By this time next week the halls of schools across the state will be full of jostling, happy kids, ready for another year of learning. But what happens when the bell rings at the end of the school day? When I was a kid, we’d flood the streets, playing sports and games until the streetlights came on.
It’s a different world now. It’s a world in which moms are arrested for letting their 8-year-olds hang out at the playground unattended, and other moms (– it’s always the moms, isn’t it? What about the dads? — ) are arrested for letting their second graders walk to the park.
Most jobs get out at 5 or 6, nearly three hours after dismissal bells sound. After school care is available in every public school, but is it affordable? In my community, the lowest cost option for afternoon care is $225 a month, but options can run you as much as $500. For families with multiple kids this can add up. Three kids at $225 a pop is $675 every single month. Add to that enrollment fees, supply fees, and deposits and you are looking at a mortgage payment.
Until recently, middle income parents like me and those who make less qualified for a good amount of childcare subsidy to pay the after school bills. But a new budget passed by the state General Assembly changed the way this money is allocated, sending much more to pre-k programs and leaving parents of elementary-aged kids without help.

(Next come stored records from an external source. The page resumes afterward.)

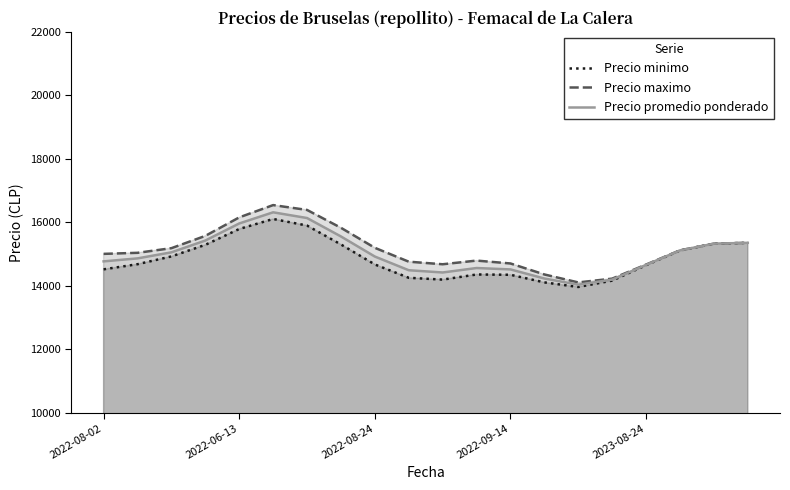

The Precio minimo series shows 14251.5 at 9. True or false?

True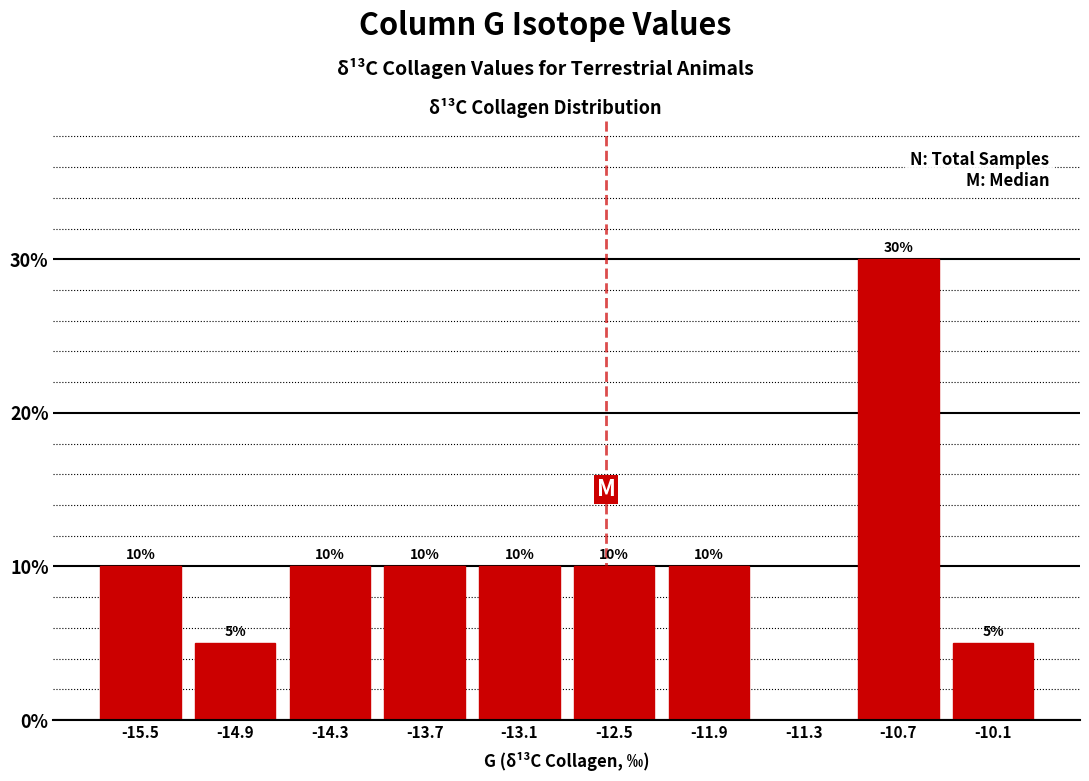

Which range on the x-axis has the tallest bar?

-11.0 to -10.4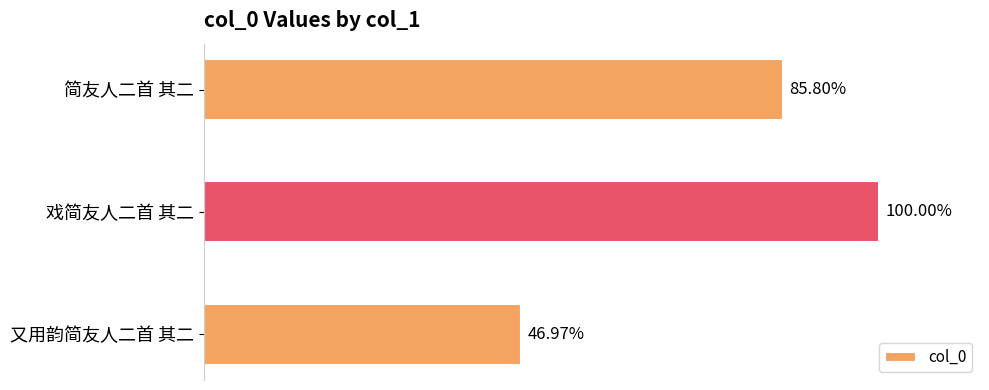

Does the chart contain any negative values?

No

Previously families with two parents and two kids could make up to $50,000 and receive help with childcare costs. Now that limit is set to $30,000, a move that will disqualify thousands of children from assistance. Before, a single mom with two kids could earn $42,000 and get help. That woman now must make $26,000 to qualify her elementary school kids for subsidized after school care.
Do we really expect parents to spend 10% of their income on 10 hours a week of childcare? This figure doesn’t even include spending on summer programs so that kids can run and play with supervision for the three months a year school isn’t in session. Is it any wonder blue collar moms are being forced into hard decisions and are choosing to let their kids play unattended instead of losing the bulk of their take-home pay to childcare?
It’s fantastic that state lawmakers chose to increase funding to early child care centers. But that’s no reason to decrease help for kids who are old enough to go to school. We can’t let leaders hold us hostage to any more of these false choices. It’s not that we don’t have funding to help 3-year-olds and 8-year-olds; it’s that we don’t have enough to give millionaires tax cuts while taking care of the rest of NC.